▶ [Your instructions] Reproduce the stretch of lines from the start through the one containing "collectors: W. N. Koelz", switching every "collector number" to "field number" and leaving everything else unchanged.

▶ [Material]
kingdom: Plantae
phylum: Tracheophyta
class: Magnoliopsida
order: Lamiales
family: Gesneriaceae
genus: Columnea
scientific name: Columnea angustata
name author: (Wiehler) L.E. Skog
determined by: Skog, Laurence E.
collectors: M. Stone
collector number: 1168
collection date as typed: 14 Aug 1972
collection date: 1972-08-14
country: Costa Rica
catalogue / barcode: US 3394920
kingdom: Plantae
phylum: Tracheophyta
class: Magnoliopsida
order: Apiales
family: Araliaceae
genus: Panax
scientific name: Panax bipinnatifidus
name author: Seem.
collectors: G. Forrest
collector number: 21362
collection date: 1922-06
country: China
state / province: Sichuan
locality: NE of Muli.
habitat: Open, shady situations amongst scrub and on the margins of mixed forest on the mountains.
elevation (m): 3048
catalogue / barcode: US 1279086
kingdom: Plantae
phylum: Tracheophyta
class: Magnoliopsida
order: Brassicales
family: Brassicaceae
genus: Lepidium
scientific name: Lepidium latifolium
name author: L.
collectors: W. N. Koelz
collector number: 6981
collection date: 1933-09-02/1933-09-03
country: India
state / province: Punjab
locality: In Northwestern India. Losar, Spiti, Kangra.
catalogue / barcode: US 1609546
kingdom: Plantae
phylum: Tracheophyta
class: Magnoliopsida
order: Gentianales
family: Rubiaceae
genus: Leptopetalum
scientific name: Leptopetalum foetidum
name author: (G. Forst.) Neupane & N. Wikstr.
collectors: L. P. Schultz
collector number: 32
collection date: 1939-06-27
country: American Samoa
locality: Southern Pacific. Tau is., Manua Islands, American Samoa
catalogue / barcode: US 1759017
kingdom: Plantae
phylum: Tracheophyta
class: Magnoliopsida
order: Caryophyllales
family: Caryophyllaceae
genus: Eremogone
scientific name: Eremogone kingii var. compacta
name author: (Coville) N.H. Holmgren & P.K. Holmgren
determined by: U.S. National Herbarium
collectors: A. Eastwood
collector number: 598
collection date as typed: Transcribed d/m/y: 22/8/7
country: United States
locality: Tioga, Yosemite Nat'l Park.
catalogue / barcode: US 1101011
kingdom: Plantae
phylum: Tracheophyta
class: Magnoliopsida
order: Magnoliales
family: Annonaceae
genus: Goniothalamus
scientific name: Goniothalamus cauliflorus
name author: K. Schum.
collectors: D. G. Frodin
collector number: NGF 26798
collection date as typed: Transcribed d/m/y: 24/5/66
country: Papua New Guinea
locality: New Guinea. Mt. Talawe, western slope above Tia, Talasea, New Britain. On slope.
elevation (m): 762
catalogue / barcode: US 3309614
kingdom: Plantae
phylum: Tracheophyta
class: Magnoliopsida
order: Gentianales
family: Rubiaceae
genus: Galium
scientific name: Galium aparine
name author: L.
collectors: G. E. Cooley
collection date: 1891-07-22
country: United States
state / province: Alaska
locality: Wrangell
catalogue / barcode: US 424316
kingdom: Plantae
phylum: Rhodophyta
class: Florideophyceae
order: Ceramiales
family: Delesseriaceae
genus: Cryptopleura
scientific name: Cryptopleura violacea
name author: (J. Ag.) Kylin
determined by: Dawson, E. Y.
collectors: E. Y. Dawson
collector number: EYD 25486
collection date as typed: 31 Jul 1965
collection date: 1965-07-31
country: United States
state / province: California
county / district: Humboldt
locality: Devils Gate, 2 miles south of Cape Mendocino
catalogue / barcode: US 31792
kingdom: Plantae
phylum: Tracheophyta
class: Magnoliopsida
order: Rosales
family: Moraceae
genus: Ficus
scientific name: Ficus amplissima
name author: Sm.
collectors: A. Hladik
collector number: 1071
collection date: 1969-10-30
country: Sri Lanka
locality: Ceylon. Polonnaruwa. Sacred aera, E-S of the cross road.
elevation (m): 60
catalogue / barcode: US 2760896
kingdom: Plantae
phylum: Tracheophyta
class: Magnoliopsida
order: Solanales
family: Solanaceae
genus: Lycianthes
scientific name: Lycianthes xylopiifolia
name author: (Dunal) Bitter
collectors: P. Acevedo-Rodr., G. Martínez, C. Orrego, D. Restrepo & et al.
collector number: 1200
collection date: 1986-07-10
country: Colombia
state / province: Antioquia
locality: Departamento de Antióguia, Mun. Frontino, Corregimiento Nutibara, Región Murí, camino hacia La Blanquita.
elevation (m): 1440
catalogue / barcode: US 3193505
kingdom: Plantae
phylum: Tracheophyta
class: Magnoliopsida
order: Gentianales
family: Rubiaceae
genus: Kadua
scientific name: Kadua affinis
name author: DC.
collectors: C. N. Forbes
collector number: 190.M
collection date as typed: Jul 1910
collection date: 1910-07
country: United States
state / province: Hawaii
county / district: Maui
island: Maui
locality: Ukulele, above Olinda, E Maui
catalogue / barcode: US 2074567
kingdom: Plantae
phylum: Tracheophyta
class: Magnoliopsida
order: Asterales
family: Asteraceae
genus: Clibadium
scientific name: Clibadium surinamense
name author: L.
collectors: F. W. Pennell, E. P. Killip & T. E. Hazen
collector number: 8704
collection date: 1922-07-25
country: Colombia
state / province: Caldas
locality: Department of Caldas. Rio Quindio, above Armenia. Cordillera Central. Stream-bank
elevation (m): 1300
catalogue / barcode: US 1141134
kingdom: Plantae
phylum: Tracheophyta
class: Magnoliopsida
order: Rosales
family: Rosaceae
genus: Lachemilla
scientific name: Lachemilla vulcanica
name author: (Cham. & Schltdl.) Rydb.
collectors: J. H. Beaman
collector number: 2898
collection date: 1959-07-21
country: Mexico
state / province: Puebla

▶ [Finished exercise]
kingdom: Plantae
phylum: Tracheophyta
class: Magnoliopsida
order: Lamiales
family: Gesneriaceae
genus: Columnea
scientific name: Columnea angustata
name author: (Wiehler) L.E. Skog
determined by: Skog, Laurence E.
collectors: M. Stone
field number: 1168
collection date as typed: 14 Aug 1972
collection date: 1972-08-14
country: Costa Rica
catalogue / barcode: US 3394920
kingdom: Plantae
phylum: Tracheophyta
class: Magnoliopsida
order: Apiales
family: Araliaceae
genus: Panax
scientific name: Panax bipinnatifidus
name author: Seem.
collectors: G. Forrest
field number: 21362
collection date: 1922-06
country: China
state / province: Sichuan
locality: NE of Muli.
habitat: Open, shady situations amongst scrub and on the margins of mixed forest on the mountains.
elevation (m): 3048
catalogue / barcode: US 1279086
kingdom: Plantae
phylum: Tracheophyta
class: Magnoliopsida
order: Brassicales
family: Brassicaceae
genus: Lepidium
scientific name: Lepidium latifolium
name author: L.
collectors: W. N. Koelz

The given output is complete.